A quelques heures à peine de l'échéance, la plus haute juridiction des États-Unis avait ainsi encore entre les mains le sort de Russell Bucklew, condamné à mort pour le meurtre en 1996 de son rival amoureux et le viol de son ancienne compagne.

Après l'avoir provisoirement suspendue, la Cour suprême pouvait finalement décider de l'autoriser ou au contraire confirmer son report, le temps d'examiner la controverse et de trancher sur la constitutionnalité des injections létales.

Au début des années 80, cette méthode d'exécution avait été généralisée à l'ensemble des 32 États américains pratiquant encore la peine capitale. En 1976, la Cour suprême l'avait jugée conforme au 8e Amendement de la Constitution qui interdit les «châtiments cruels et inhabituels».

Mais depuis que les fabricants européens refusent de leur fournir des barbituriques à des fins d'exécutions humaines, les États américains ont adopté de nouveaux produits pour faire face à la pénurie.

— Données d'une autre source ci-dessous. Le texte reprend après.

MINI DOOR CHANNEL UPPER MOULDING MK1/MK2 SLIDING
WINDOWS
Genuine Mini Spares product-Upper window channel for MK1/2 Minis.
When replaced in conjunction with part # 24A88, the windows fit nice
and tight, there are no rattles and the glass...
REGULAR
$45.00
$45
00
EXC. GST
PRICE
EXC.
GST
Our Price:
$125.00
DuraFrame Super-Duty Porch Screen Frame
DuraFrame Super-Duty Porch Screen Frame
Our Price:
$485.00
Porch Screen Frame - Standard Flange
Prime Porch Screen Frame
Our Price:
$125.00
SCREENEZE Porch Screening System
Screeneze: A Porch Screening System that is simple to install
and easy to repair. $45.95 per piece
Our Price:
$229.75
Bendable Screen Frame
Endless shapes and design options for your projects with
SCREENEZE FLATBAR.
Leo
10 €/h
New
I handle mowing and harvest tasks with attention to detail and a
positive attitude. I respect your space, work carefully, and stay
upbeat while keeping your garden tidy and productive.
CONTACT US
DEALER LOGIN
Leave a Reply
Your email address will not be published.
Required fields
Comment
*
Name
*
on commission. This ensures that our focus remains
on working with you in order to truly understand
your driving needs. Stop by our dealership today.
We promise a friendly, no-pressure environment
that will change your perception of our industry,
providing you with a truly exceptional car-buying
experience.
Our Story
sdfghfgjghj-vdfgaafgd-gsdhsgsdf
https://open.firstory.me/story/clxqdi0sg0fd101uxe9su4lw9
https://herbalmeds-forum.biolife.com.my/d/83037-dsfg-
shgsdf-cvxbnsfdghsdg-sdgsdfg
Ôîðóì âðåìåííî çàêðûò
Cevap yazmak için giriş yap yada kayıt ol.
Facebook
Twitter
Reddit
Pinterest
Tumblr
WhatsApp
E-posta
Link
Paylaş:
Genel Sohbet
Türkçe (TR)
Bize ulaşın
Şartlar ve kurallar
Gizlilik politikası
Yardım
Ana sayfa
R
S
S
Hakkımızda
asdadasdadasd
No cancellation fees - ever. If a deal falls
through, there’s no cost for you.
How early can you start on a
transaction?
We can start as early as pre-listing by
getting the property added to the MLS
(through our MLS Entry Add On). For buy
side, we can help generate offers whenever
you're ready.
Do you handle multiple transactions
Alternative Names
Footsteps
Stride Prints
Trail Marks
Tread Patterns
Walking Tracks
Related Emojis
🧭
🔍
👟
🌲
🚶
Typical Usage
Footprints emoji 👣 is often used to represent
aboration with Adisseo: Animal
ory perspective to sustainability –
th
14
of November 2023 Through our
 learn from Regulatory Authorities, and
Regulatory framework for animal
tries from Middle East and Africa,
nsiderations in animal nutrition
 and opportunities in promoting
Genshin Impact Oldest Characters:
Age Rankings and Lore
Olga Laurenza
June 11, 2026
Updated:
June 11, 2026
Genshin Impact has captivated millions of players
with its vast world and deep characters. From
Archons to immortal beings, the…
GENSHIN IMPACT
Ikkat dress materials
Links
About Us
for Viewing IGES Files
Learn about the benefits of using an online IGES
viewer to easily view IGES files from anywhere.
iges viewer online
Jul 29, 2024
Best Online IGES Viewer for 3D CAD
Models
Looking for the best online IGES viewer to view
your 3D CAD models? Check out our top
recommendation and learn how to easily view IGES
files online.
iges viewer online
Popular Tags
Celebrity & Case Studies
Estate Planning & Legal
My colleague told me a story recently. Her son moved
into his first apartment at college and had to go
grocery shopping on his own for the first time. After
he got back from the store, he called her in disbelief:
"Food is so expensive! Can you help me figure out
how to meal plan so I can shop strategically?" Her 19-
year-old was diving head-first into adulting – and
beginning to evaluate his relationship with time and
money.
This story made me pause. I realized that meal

Et la haute Cour pourrait trouver le cas de M. Bucklew adapté pour rouvrir le débat.

Aux quatre coins du pays, les recours judiciaires se multiplient pour contester l'origine des nouveaux barbituriques, le secret qui les entoure et les souffrances inconstitutionnelles que les condamnés risquent d'endurer.

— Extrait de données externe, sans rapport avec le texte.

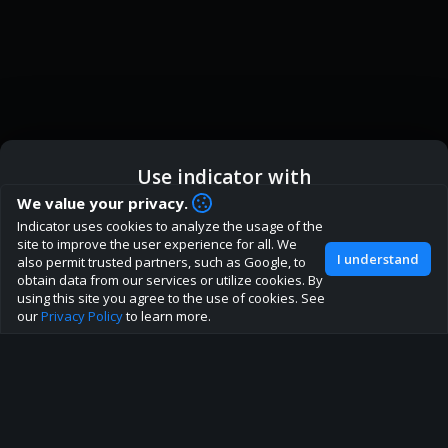
Use indicator with
How are you liking indicator?
We value your privacy.
Indicator uses cookies to analyze the usage of the
We'd love to have your feedback to help us develop this
ic
Indicator App
Open in App
site to improve the user experience for all. We
site to the best direction!
I understand
also permit trusted partners, such as Google, to
obtain data from our services or utilize cookies. By
Join our discord
Browser
Continue
using this site you agree to the use of cookies. See
our
Privacy Policy
to learn more.
About
Terms
Privacy policy
Rules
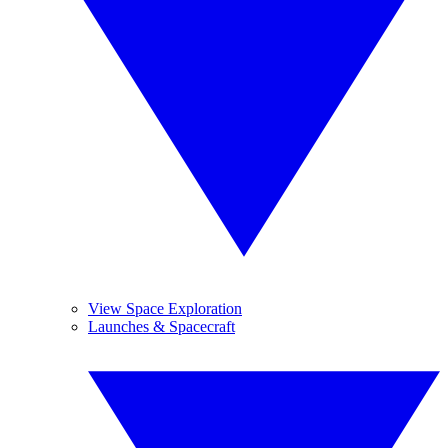
View Space Exploration
Launches & Spacecraft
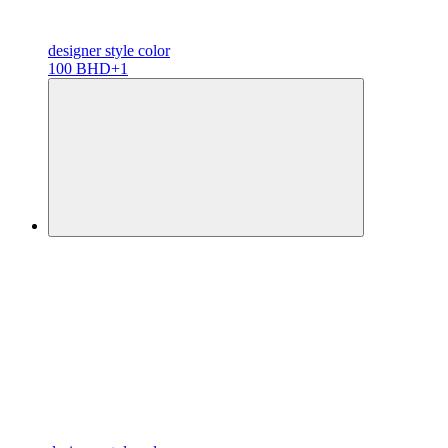
designer
style color
100 BHD
+1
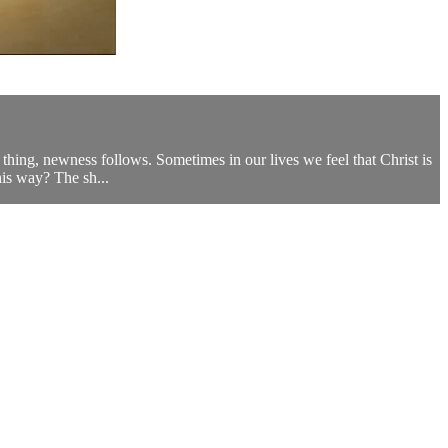
thing, newness follows. Sometimes in our lives we feel that Christ is
his way? The sh...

La polémique a atteint son summum le 29 avril en Oklahoma, lorsque Clayton Lockett a succombé dans d'apparentes souffrances 43 minutes après l'injection d'un nouveau cocktail létal, contre une dizaine de minutes habituellement.

Cette exécution avait soulevé des protestations jusqu'à la Maison Blanche, où Barack Obama l'avait qualifiée de «profondément dérangeante». Le président américain en avait profité pour appeler à une révision complète des procédures d'injection létale dans le pays.

Provenance des barbituriques 

Dans la confusion, les deux exécutions prévues après celle de Lockett avaient été reportées, en Oklahoma et au Texas, un moratoire de six mois avait été décrété en Oklahoma, le temps de revoir ses procédures, et le New Hampshire envisageait de devenir le 19e État à abolir la peine capitale.

Troisième sur la liste, l'exécution de M. Bucklew devait utiliser du pentobarbital fabriqué par un préparateur en pharmacie dont le Missouri refuse de dévoiler le nom.

Dans ses ultimes suppliques devant la Cour suprême, M. Bucklew, qui souffre de tumeurs vasculaires et de troubles circulatoires héréditaires, affirme qu'une exécution par injection lui ferait endurer les mêmes souffrances que Clayton Lockett.

Il implore la haute Cour de se pencher sur son cas, arguant des souffrances contraires à la Constitution qu'il risque de subir. «Ce qui pourrait être constitutionnel pour un prisonnier peut constituer un risque grave et même une torture pour un autre», plaide son avocate Cheryl Pilate dans son recours.

A l'instar de plusieurs condamnés à mort, M. Bucklew conteste la règle du secret sur la provenance des barbituriques.

«Pour envisager des méthodes alternatives d'exécution, un prisonnier doit pouvoir obtenir des renseignements de l'État du Missouri sur les produits qui doivent être utilisés, leur origine et les ingrédients qui les composent, des informations que l'État s'obstine à cacher comme s'il s'agissait de +secrets d'État+», poursuit Cheryl Pilate.

Pour le Missouri au contraire, «Bucklew connaît son état de santé depuis des décennies (...) il aurait pu déposer cette plainte il y a six mois ou six ans».

«Et bien qu'il suggère des changements, Bucklew ne propose pas de méthode d'exécution spécifique qui soit plus réaliste et plus humaine», ajoute Chris Koster, le ministre de la Justice du Missouri.

Selon un récent sondage, les deux tiers des Américains prônent une autre méthode d'exécution que l'injection létale, comme la chaise électrique, la chambre à gaz, le peloton d'exécution et la pendaison.